### WHAT YOU NEED TO DO
Only the lines from the beginning of the entries through the one that holds "Завораживающая история любви" may appear in the answer, written out exactly and free of pictures.

### Saved data entries
***
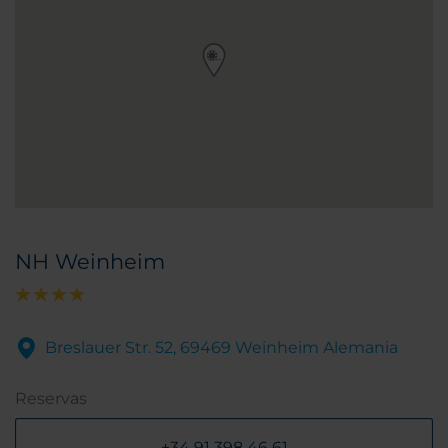
NH Weinheim
Breslauer Str. 52, 69469 Weinheim Alemania
Reservas
+34 91 398 46 61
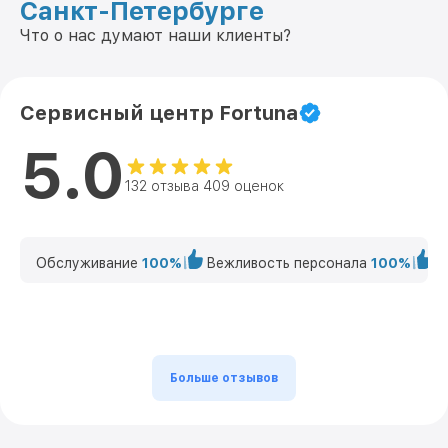
Санкт-Петербурге
Что о нас думают наши клиенты?
Сервисный центр Fortuna
5.0
132 отзыва 409 оценок
Обслуживание
100%
Вежливость персонала
100%
К
Больше отзывов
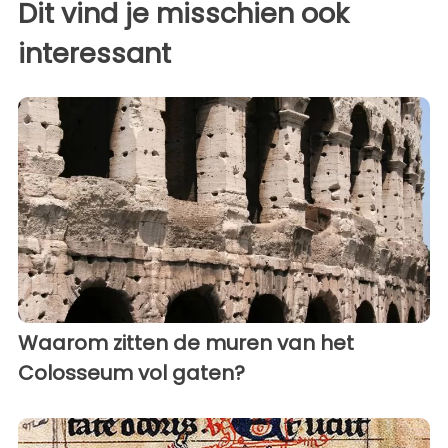
Dit vind je misschien ook
interessant
Waarom zitten de muren van het
Colosseum vol gaten?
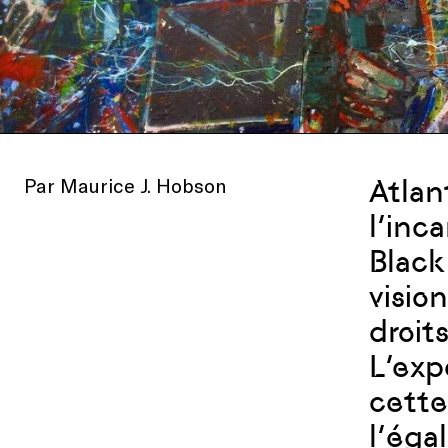
Par Maurice J. Hobson
Atlan
l’inc
Black
visio
droit
L’exp
cette
l’égal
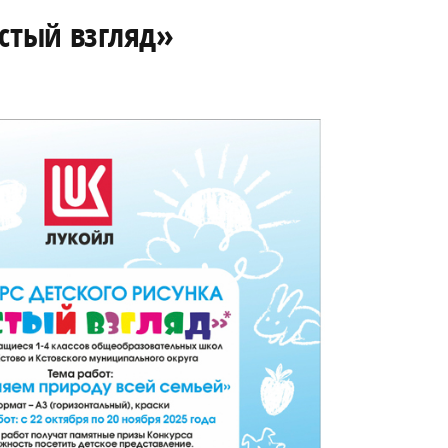
истый взгляд»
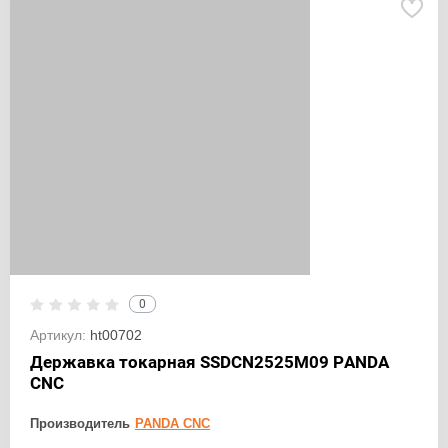
0
Артикул:
ht00702
Державка токарная SSDCN2525M09 PANDA
CNC
Производитель
PANDA CNC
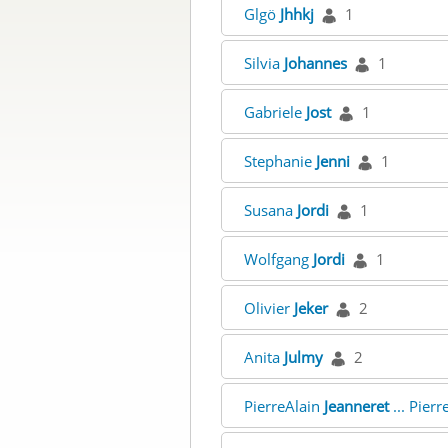
Glgö
Jhhkj
1
Silvia
Johannes
1
Gabriele
Jost
1
Stephanie
Jenni
1
Susana
Jordi
1
Wolfgang
Jordi
1
Olivier
Jeker
2
Anita
Julmy
2
PierreAlain
Jeanneret
... Pier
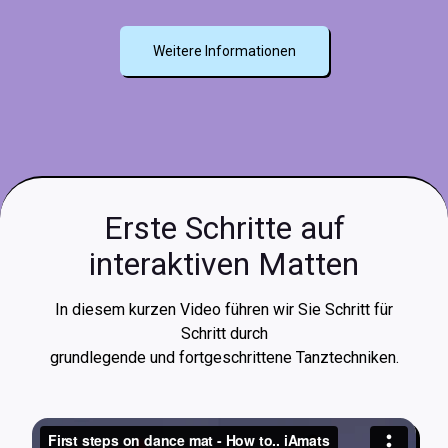
Weitere Informationen
Erste Schritte auf
interaktiven Matten
In diesem kurzen Video führen wir Sie Schritt für
Schritt durch
grundlegende und fortgeschrittene Tanztechniken.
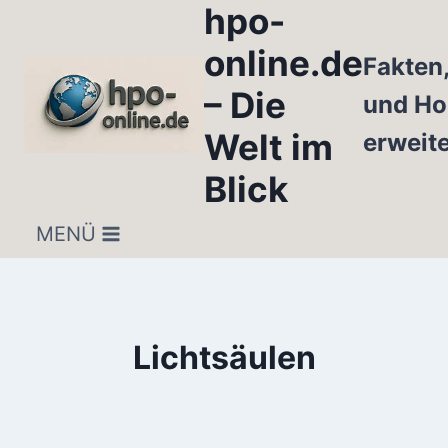
hpo-
Zum
Inhalt
online.de
Fakten
springen
– Die
und Ho
Welt im
erweit
Blick
MENÜ
Lichtsäulen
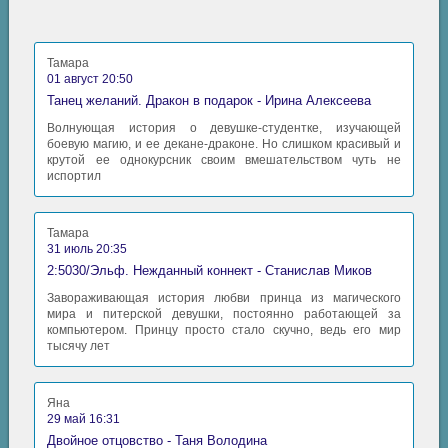
Тамара
01 август 20:50
Танец желаний. Дракон в подарок - Ирина Алексеева
Волнующая история о девушке-студентке, изучающей
боевую магию, и ее декане-драконе. Но слишком красивый и
крутой ее однокурсник своим вмешательством чуть не
испортил
Тамара
31 июль 20:35
2:5030/Эльф. Нежданный коннект - Станислав Миков
Завораживающая история любви принца из магического
мира и питерской девушки, постоянно работающей за
компьютером. Принцу просто стало скучно, ведь его мир
тысячу лет
Яна
29 май 16:31
Двойное отцовство - Таня Володина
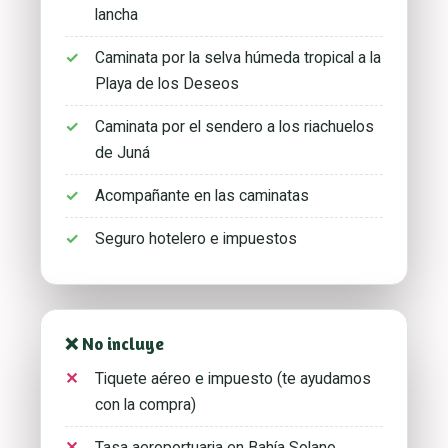
lancha
Caminata por la selva húmeda tropical a la
Playa de los Deseos
Caminata por el sendero a los riachuelos
de Juná
Acompañante en las caminatas
Seguro hotelero e impuestos
❌ No incluye
Tiquete aéreo e impuesto (te ayudamos
con la compra)
Tasa aeroportuaria en Bahía Solano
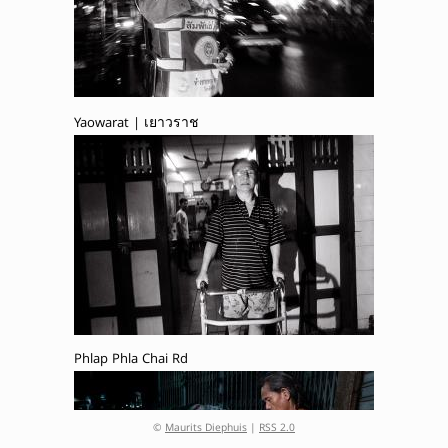
Yaowarat | เยาวราช
Phlap Phla Chai Rd
©
Maurits Diephuis
|
RSS 2.0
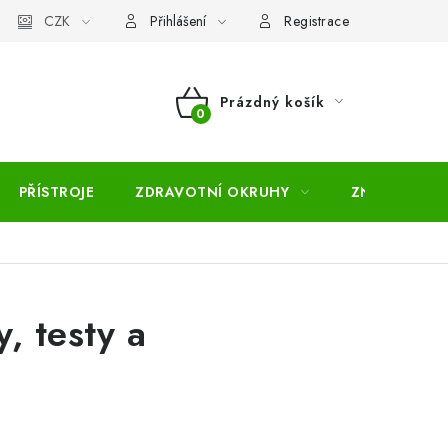
pojmů
CZK
Moje objednávka
Mapa serveru
Přihlášení
Registrace
Prázdný košík
NÁKUPNÍ
KOŠÍK
PŘÍSTROJE
ZDRAVOTNÍ OKRUHY
ZNAČKY
, testy a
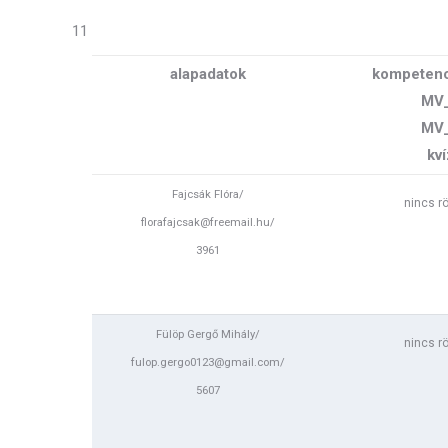
11
alapadatok
kompetenc
MV
MV
kví
Fajcsák Flóra/
nincs r
florafajcsak@freemail.hu/
3961
2019-07
14:06/2019
21:
Fülöp Gergő Mihály/
nincs r
fulop.gergo0123@gmail.com/
nincs r
5607
2019-09
15:43/2020
2020-05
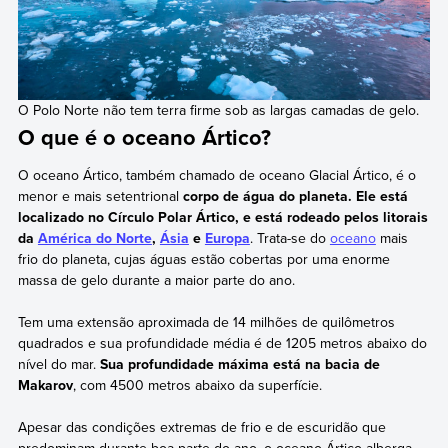
O Polo Norte não tem terra firme sob as largas camadas de gelo.
O que é o oceano Ártico?
O oceano Ártico, também chamado de oceano Glacial Ártico, é o
menor e mais setentrional
corpo de água do planeta. Ele está
localizado no Círculo Polar Ártico, e está rodeado pelos litorais
da
América do Norte
,
Ásia
e
Europa
. Trata-se do
oceano
mais
frio do planeta, cujas águas estão cobertas por uma enorme
massa de gelo durante a maior parte do ano.
Tem uma extensão aproximada de 14 milhões de quilômetros
quadrados e sua profundidade média é de 1205 metros abaixo do
nível do mar.
Sua profundidade máxima está na bacia de
Makarov
, com 4500 metros abaixo da superfície.
Apesar das condições extremas de frio e de escuridão que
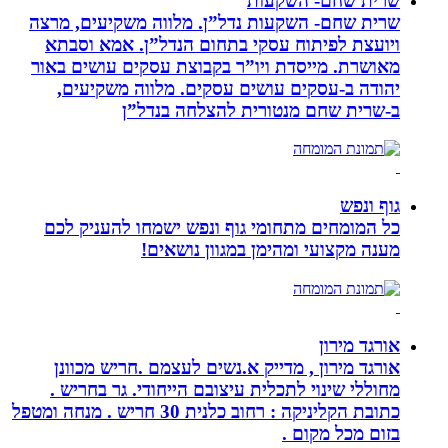
שרית שחם- השקעות
שרית שחם- השקעות נדל”ן. מלווה משקיעים, מרצה
ויועצת לפיתוח עסקי בתחום הנדל”ן. אמא וסבתא
מאושרת. ‏מייסדת ויו”ר בקבוצת עסקים עושים באור
יהודה‏ ב-‏עסקים עושים עסקים‏. ‏מלווה משקיעים,
ב-‏שרית שחם מנטורית להצלחה בנדל”ן‏
גוף ונפש
כל המומחים מתחומי גוף ונפש ישמחו להעניק לכם
מענה מקצועי ומהימן במגוון נושאים!
אורגד מירון
אורגד מירון , מדייק א.נשים לעצמם .חריש מכוונן
מחוללי שינוי לתכלית עיצובם הייחודי. גר בחריש .
כתובת הקליניקה : רחוב כלנית 30 חריש . מנחה ומטפל
בזום מכל מקום .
***
### EXPECTED ANSWER
NH Weinheim
Breslauer Str. 52, 69469 Weinheim Alemania
Reservas
+34 91 398 46 61
Санкт-Петербурге
Что о нас думают наши клиенты?
Сервисный центр Fortuna
5.0
132 отзыва 409 оценок
Обслуживание
100%
Вежливость персонала
100%
К
Больше отзывов
Dit vind je misschien ook
interessant
Waarom zitten de muren van het
Colosseum vol gaten?
Par Maurice J. Hobson
Atlan
l’inc
Black
visio
droit
L’exp
cette
l’égal
истый взгляд»
0
Артикул:
ht00702
Державка токарная SSDCN2525M09 PANDA
CNC
Производитель
PANDA CNC
Glgö
Jhhkj
1
Silvia
Johannes
1
Gabriele
Jost
1
Stephanie
Jenni
1
Susana
Jordi
1
Wolfgang
Jordi
1
Olivier
Jeker
2
Anita
Julmy
2
PierreAlain
Jeanneret
... Pier
Weitere Informationen
Erste Schritte auf
interaktiven Matten
In diesem kurzen Video führen wir Sie Schritt für
Schritt durch
grundlegende und fortgeschrittene Tanztechniken.
hpo-
Zum
Inhalt
online.de
Fakten
springen
– Die
und Ho
Welt im
erweit
Blick
MENÜ
Lichtsäulen
Тамара
01 август 20:50
Танец желаний. Дракон в подарок - Ирина Алексеева
Волнующая история о девушке-студентке, изучающей
боевую магию, и ее декане-драконе. Но слишком красивый и
крутой ее однокурсник своим вмешательством чуть не
испортил
Тамара
31 июль 20:35
2:5030/Эльф. Нежданный коннект - Станислав Миков
Завораживающая история любви принца из магического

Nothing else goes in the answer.